“The prisms of the kaleidoscope create an array of patterned expressions and experiences of femininity and masculinity” (Spade/Valentine). As we have continued to peer through the most fascinating kaleidoscope of gender, we’ve gained an insight and perhaps an understanding of how and why certain social patterns exist. This insight and understanding not only helps us to understand our own behavior, but also provides for us an interesting, broader perspective of what’s taking place in the world that surrounds us. I personally had no clue that the social patterns of gender were so complex and ever-changing, or that they depend on the social context, like who we”re with or where we are. It’s mind-boggling that with a sociological lens through which to view these patterns, that one can take away so much as I have. From the text, to the guest speakers and films, I feel that I’ve become somewhat more aware of some of the concepts behind why certain things are the way that they are in the world. .

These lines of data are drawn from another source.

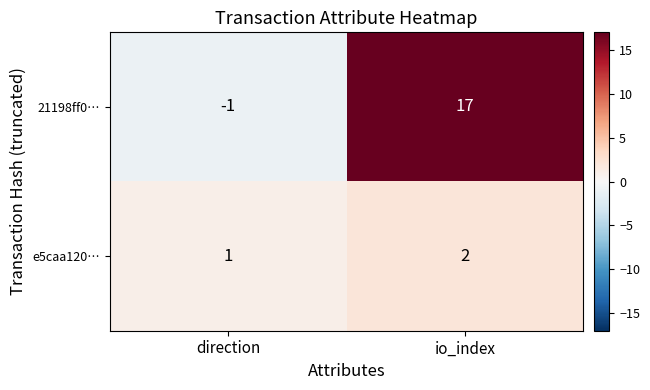

Which category has the highest value in the e5caa120… series?

io_index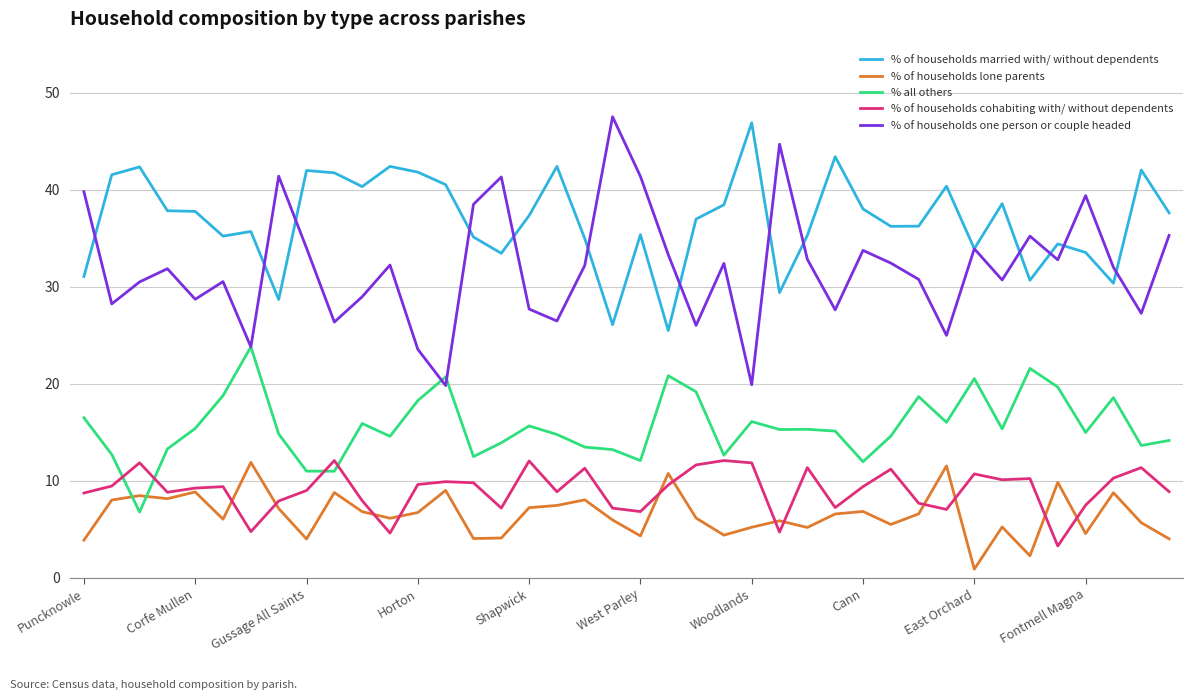

What is the average value of the % of households one person or couple headed series?

32.0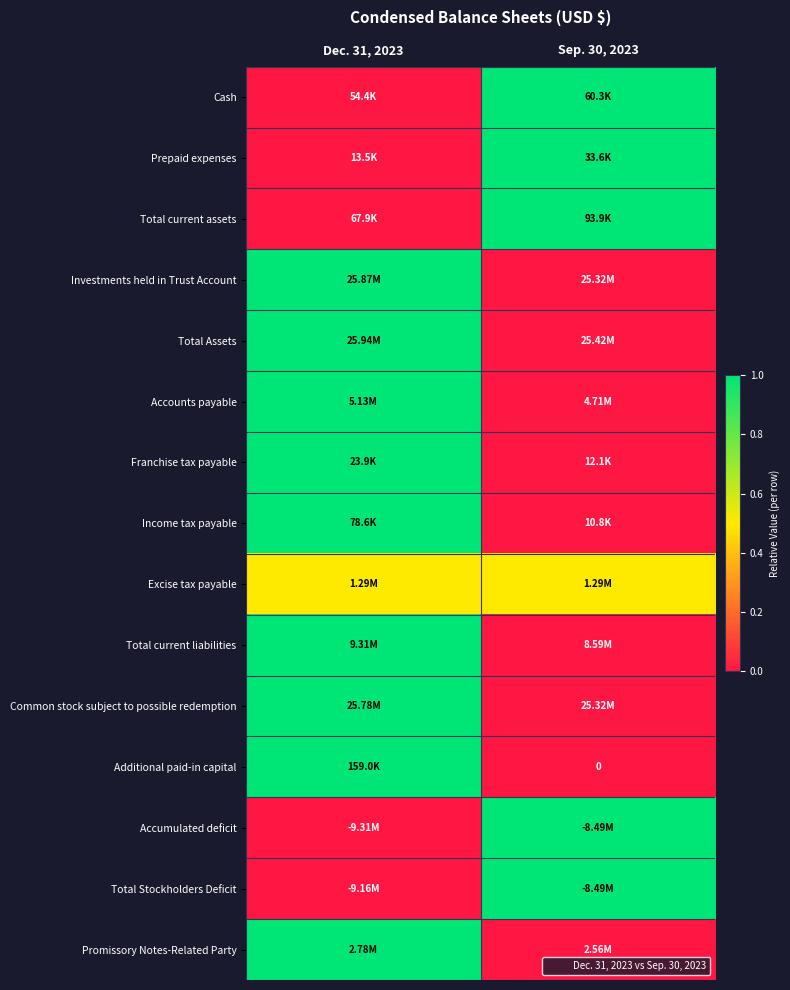

At how many categories does at least one series exceed 0?

2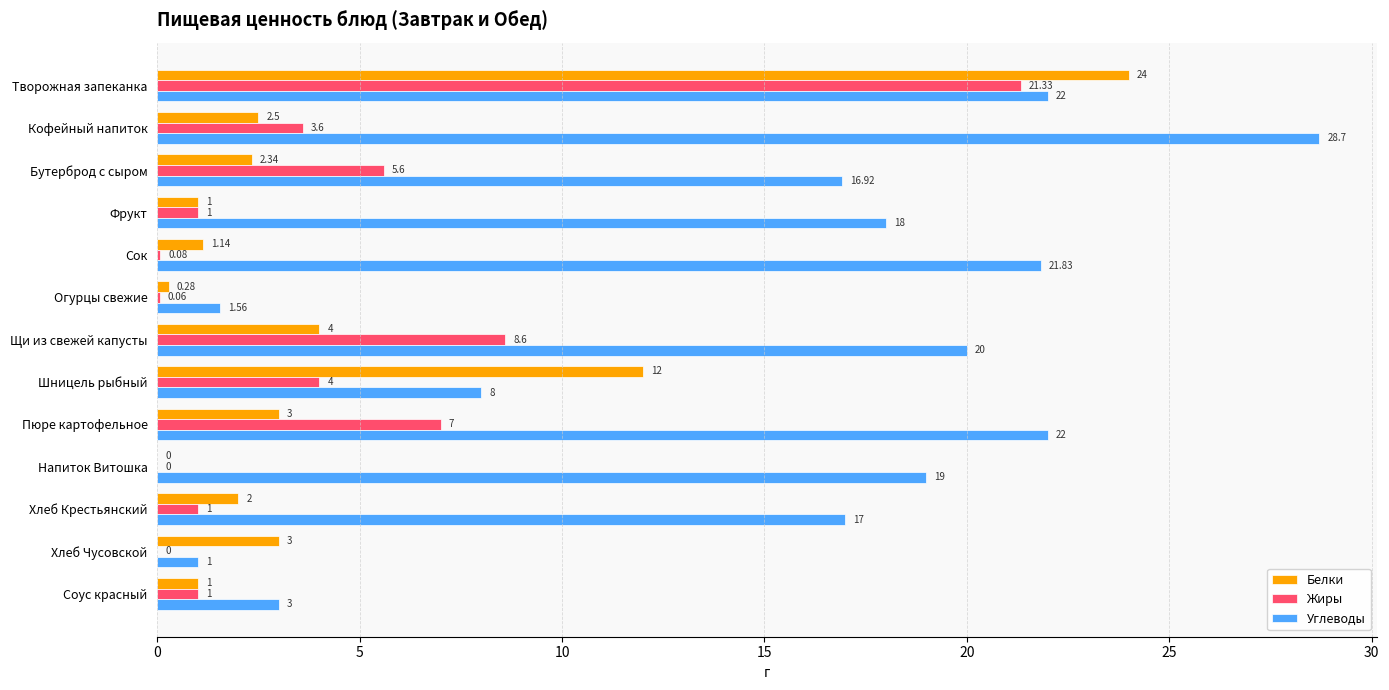

Which series changed the most between Кофейный напиток and Напиток Витошка?

Углеводы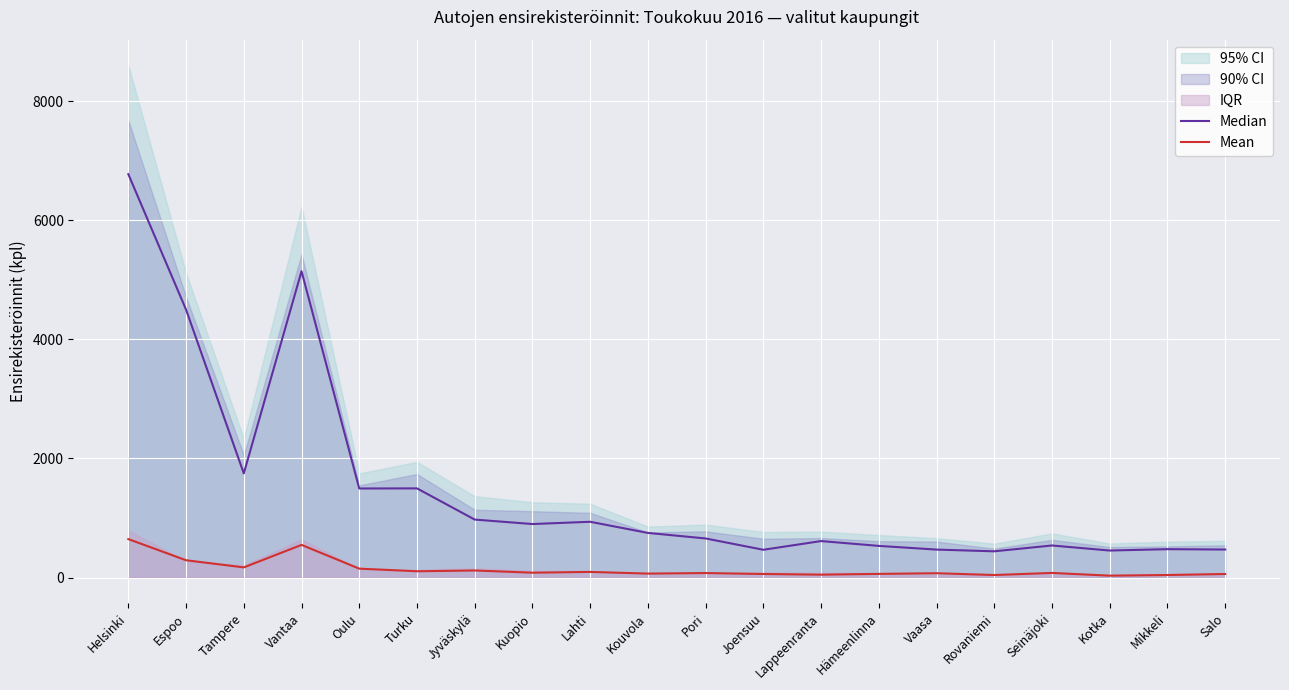

Between Kouvola and Lappeenranta, which is larger?

Kouvola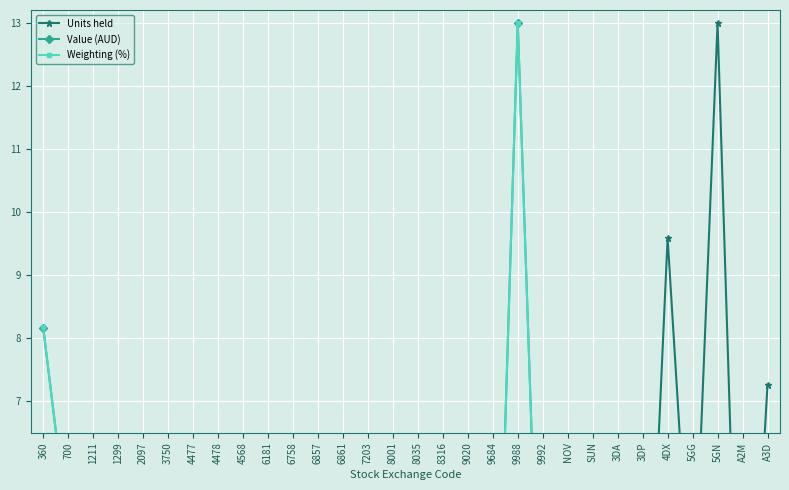

How many lines are shown in the chart?

3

From the moment we are born, gendered patterns are present in pretty much all aspects of our lives. These patterns will determine what we”re like, what we do, how people look at us, and what is expected from us on a societal level. It all starts when we”re born we”re born naked, wet and hungry, then things get worse from there. You”re led down either the blue road, or the pink road, assuming that they even know which sex you are right away. The road that you”re led down, well, let’s just say that there is very much that can be said about what will be expected of you. As you are led down one of the stereotypical gendered trails, you will encounter many of society’s socially constructed ideas of what it really is to be a man or a woman.
In my eyes, women have it real bad when it comes to what society expects of them. As we saw in Jean Kilbourne’s article, “The More You Subtract, the More You Add,” and in her documentary “Killing Us Softly #3”, women are expected to adhere to certain ideas about what it is to be female.